A delação também deu detalhes da participação do ex-bombeiro Maxwell Corrêa, o Suel, que teria ajudado a monitorar os passos de Marielle e participado da troca de placas do veículo Cobalt e providenciado seu desmanche. Já o sargento reformado Edimilson Oliveira, o Macalé, também revelado pelo ex-PM, teria intermediado a contratação de Lessa e participado das "campanas" feitas para vigiar os passos de Marielle na preparação para o crime.

Suel foi preso no dia 24 de julho do ano passado, durante a Operação Élpis, deflagrada pela Polícia Federal e pelo Ministério Público do Rio, após a delação premiada. Macalé foi executado a tiros em novembro de 2021, aos 54 anos. Antes disso, foi citado em inquéritos relacionados ao jogo do bicho, aparecendo como integrante da equipe de segurança de Bernardo Bello e apontado como um dos braços direitos do bicheiro.

Antes de a PF assumir a investigação ao lado do Gaeco, eles já tinham contribuído pontualmente com a investigação. Em 2019, eles concluíram que houve obstrução na apuração do duplo homicídio pela Delegacia de Homicídios da Capital (DHC) da Polícia Civil, provando que havia pessoas atrapalhando a resolução do caso plantando informações falsas. Nessa época, a investigação da DHC apontava o miliciano Orlando Oliveira de Araújo, o Orlando da Curicica, como o criminoso que intermediou a morte da vereadora, a mando do ex-vereador Marcello Siciliano. O trabalho da Polícia Federal ficou conhecido como "investigação da investigação".

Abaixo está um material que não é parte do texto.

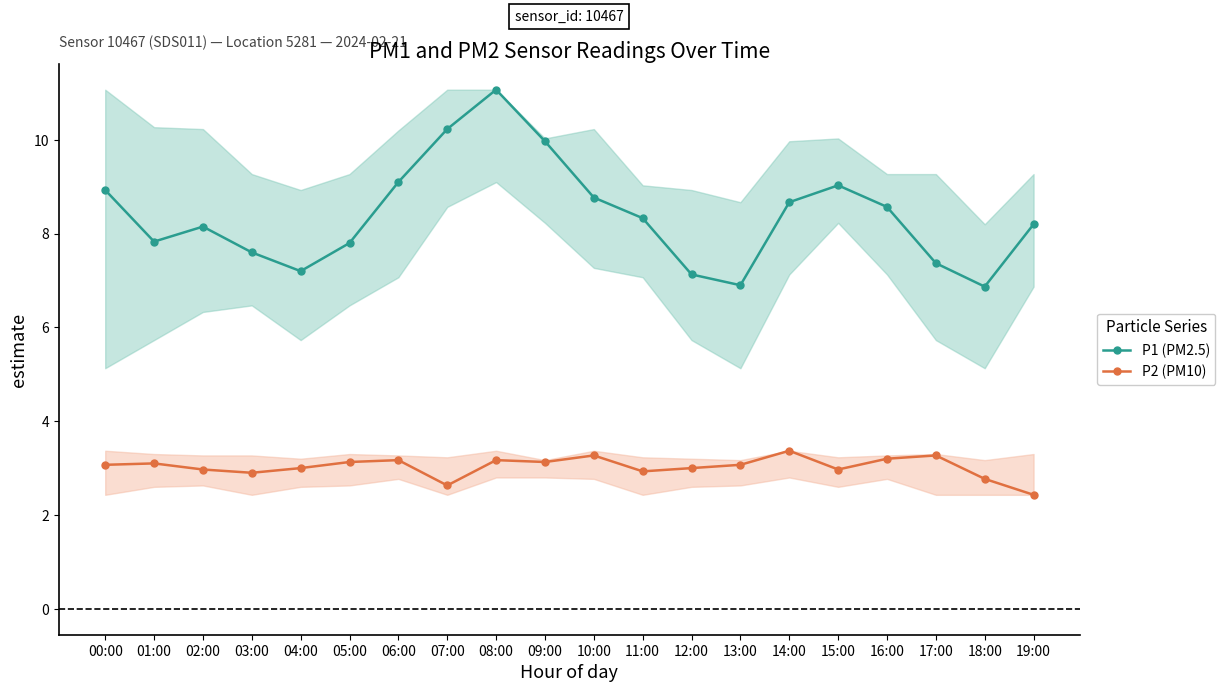

At which label does P2 (PM10) first exceed 3?

00:00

Durante essa passagem na investigação, a PF também corrigiu a rota afastando o nome dos dois do centro do caso. Após essa correção de rumos, o delegado da DHC, Giniton Lages, e as promotoras Simone Sibilio e Letícia Emile, do Gaeco, passaram a mirar em Lessa, então policial militar, como atirador, e Élcio, o motorista do Cobalt usado na emboscada do dia 14 de março de 2018. Eles foram inseridos na investigação em outubro daquele ano, depois que um telefonema anônimo para a DHC trouxe os nomes à tona.

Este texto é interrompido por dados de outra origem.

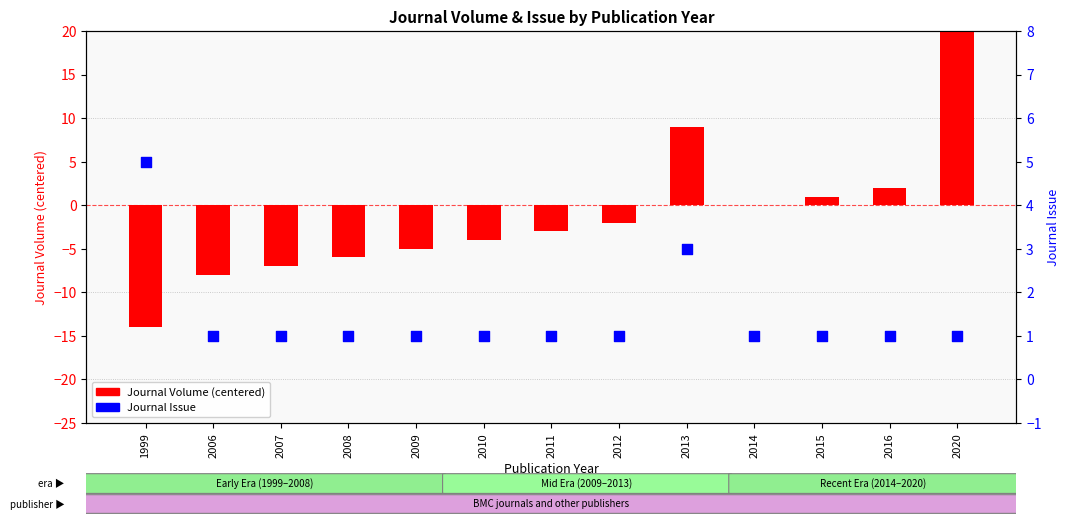

What are all the series names shown in the legend?

Journal Volume (centered), Journal Issue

Na época, a Procuradoria Geral da República (PGR) pediu para federalizar o caso, retirando a apuração do crime da Polícia Civil e do MPRJ. Na época, a ex-procuradora-geral da República Raquel Dodge ela alegou que as autoridades fluminenses não demonstraram capacidade de chegar aos mandantes do crime. Ela justificou o pedido apontando a participação do Domingos Brazão no homicídio, na época, conselheiro afastado do Tribunal de Contas do Estado (TCE), com foro privilegiado. Em maio de 2020, ministros da Terceira Seção do STJ indeferiram o pedido, entendendo que o pedido de federalização não teve amparo de justificativa técnica.

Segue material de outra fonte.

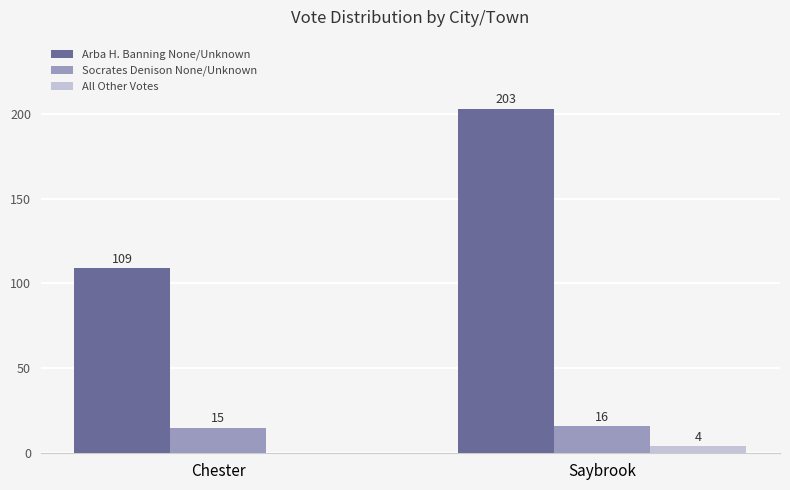

What is the sum of the All Other Votes values at Saybrook and Chester?

4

Desde o dia do crime, em 14 de março de 2018, cinco delegados da Polícia Civil estiveram à frente das investigações das mortes de Marielle e Anderson. O delegado federal Leandro Almada, atuou no início do caso, assinando o relatório da "investigação da investigação", e depois passou a ser o superintendente da PF no Rio. Atualmente, o responsável pelo inquérito dos mandantes é o delegado federal Guilhermo Catramby, enquanto o promotor do caso, Fábio Correa, que coordena o Gaeco, chefia a Força-Tarefa Marielle e Anderson.